Experimental investigation of design and performance of data centers

Data centers will be the computational hub of the next generation. Hosting business and mission-critical applications demand a high degree of reliability and flexibility. Deployment of large number of high powered computer systems in very dense configurations in racks in a data centers will result in very high power densities at room level. Managing high power levels in a data center with cost effective reliable cooling solutions is essential for reliability and uptime. Energy consumption of data centers can also be severely increased by over-designed air handling systems and rack layouts that allow the hot and cold air streams to mix. In this paper, we present experimental results from a design of experiments conducted at a production data center facility.
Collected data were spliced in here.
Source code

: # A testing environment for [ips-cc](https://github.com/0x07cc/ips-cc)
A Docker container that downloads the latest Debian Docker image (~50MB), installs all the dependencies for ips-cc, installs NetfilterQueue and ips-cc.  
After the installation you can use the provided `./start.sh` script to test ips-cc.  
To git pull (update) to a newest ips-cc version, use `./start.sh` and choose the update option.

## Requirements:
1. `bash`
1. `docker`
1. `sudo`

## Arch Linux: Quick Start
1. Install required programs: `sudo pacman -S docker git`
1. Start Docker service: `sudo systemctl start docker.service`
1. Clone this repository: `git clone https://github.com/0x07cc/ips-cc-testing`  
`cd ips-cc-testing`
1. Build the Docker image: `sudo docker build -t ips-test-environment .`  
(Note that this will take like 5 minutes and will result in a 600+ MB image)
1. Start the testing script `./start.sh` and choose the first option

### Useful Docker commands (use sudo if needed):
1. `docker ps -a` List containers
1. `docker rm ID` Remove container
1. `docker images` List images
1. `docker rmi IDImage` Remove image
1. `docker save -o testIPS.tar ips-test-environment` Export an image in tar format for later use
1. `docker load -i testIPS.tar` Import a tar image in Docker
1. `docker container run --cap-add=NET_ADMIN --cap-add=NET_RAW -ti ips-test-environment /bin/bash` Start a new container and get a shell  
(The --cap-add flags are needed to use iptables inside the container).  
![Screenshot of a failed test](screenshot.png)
The "smart" data center includes a pervasive monitoring layer that enables controlled deployment of air conditioning resources based on demand. Temperature distribution across the data center is measured by a large distribution of sensors at different computer room air conditioning (CRAC) unit air flow and supply temperature configurations. Dimensionless parameters in the form of Supply Heat Indices (SHI) are calculated, based on rack inlet, outlet and CRAC unit supply temperatures, at rack level for validation purposes. Experimental data show that SHI provides a simple and powerful tool to understand the convective heat transfer and fluid flow in diverse regions inside the data center. Analysis based on supply heat index is carried out to understand the optimization of relative air flow distribution among heterogeneous rack heat loads. The index is also used to investigate CRAC unit influences and rack air flow. Results show that these parameters not only provide an invaluable tool to understand convective heat transfer in large data centers but also suggest means to improve energy efficiency in data centers.